------ RECORDS SUPPLIED ------

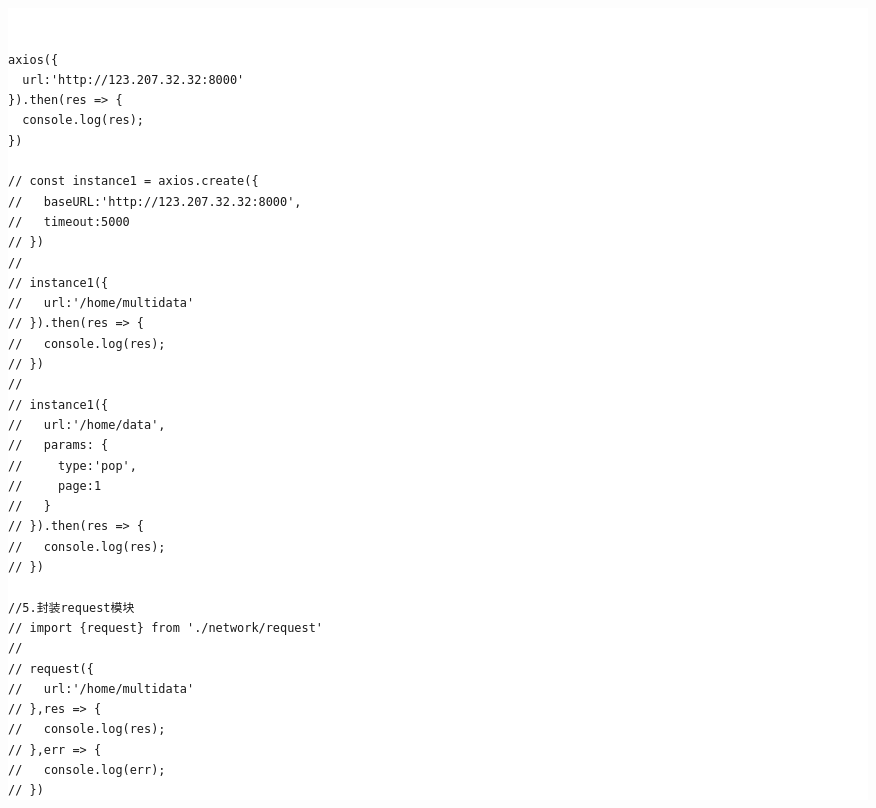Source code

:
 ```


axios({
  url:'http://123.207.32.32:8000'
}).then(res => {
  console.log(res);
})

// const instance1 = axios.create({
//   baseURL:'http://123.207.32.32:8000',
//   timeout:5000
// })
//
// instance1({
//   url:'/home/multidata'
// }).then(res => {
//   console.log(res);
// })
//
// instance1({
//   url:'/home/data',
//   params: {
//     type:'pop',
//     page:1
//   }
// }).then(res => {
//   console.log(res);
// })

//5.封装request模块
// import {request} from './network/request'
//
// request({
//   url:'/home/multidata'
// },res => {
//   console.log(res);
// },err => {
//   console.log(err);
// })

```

------
------ RECORDS SUPPLIED ------

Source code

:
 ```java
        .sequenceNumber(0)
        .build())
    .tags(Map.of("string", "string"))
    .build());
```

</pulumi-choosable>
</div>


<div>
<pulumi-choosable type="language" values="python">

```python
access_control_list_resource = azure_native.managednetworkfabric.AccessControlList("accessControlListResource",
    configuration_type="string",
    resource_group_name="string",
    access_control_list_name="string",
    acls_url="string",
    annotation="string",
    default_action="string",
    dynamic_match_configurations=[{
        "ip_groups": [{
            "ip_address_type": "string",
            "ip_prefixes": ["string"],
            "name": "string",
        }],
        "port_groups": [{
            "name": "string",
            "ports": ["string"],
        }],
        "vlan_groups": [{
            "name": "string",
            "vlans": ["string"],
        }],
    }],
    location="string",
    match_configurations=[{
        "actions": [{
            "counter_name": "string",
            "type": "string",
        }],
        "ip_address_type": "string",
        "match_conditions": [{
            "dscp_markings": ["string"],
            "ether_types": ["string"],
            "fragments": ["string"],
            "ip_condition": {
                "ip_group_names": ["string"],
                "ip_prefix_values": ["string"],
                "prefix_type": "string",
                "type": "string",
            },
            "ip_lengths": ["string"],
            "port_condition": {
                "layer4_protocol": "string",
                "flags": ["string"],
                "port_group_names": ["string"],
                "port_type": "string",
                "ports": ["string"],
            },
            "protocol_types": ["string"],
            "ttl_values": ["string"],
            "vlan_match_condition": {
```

------

▶ TASK DIRECTIONS
Every line containing the string "http" is required; copy each such line from the data.

▶ WRITTEN RESPONSE
  url:'http://123.207.32.32:8000'
//   baseURL:'http://123.207.32.32:8000',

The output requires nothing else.